SOURCE DOCUMENT
##########
Local legend suggests John Griffin was the first to commercially make gingernuts sometime in the 1890s. These seriously crisp biscuits are ideal for dunking.


  • 2 cups flour
  • 1 cup caster sugar
  • 2 teaspoons ground ginger
  • 1 teaspoon ground cinnamon
  • ½ teaspoon baking soda
  • 125 grams butter, grated or diced
  • 1 egg
  • 2 teaspoons golden syrup or treacle


  1. Preheat the oven to 160ºC Lightly grease 1-2 baking trays or line with baking paper.
  2. In a medium-sized bowl, sift the flour, sugar, ginger, cinnamon and baking soda together.
  3. Using fingertips, rub the butter into dry ingredients until the mixture resembles fine breadcrumbs. Make a well in the centre.
  4. Beat the egg with golden syrup or treacle, and add to the dry ingredients. Work into a firm dough using your hands. If necessary, add 1 tablespoon of water to the mixture.
  5. Roll teaspoonfuls into balls and place on the prepared oven tray.
  6. Bake in the preheated oven for 12-15 minutes until the biscuits are golden and firm to the touch.
  7. Transfer to a cake rack to cool. Store in an airtight container.

Cooks Tips

- Dust the palm of your hand with flour, shaking off any excess and press on top of each ball of dough to flatten the gingernuts a little if wished. - The ginger flavour is more intense after 2 days' storage time.
##########
REQUIRED ACTIONS
**A.** Using the gingernut recipe, explain what storing the biscuits for 2 days does to them, in one to three sentences.
**B.** Answer these questions from the gingernut recipe:
(i) To what temperature is the oven preheated?
(ii) For how many minutes do the biscuits bake?
(iii) Who, according to local legend, was the first to make gingernuts commercially?
**C.** Reproduce the part of the gingernut recipe between "2. In a medium-sized" and "prepared oven tray.", inclusive.
The listing after this point plays no part in the work.

GIVEN MATERIAL
##########
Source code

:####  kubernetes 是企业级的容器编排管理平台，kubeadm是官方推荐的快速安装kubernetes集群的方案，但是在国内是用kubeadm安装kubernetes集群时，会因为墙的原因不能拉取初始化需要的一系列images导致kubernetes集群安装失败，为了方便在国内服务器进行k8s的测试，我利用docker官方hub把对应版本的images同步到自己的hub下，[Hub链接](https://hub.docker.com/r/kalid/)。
##########
ANSWER LIST
**A.** After 2 days of storage, the ginger flavor of the gingernuts becomes more intense.

**B.**
(i) 160ºC
(ii) 12-15 minutes
(iii) John Griffin

**C.**
2. In a medium-sized bowl, sift the flour, sugar, ginger, cinnamon and baking soda together.
  3. Using fingertips, rub the butter into dry ingredients until the mixture resembles fine breadcrumbs. Make a well in the centre.
  4. Beat the egg with golden syrup or treacle, and add to the dry ingredients. Work into a firm dough using your hands. If necessary, add 1 tablespoon of water to the mixture.
  5. Roll teaspoonfuls into balls and place on the prepared oven tray.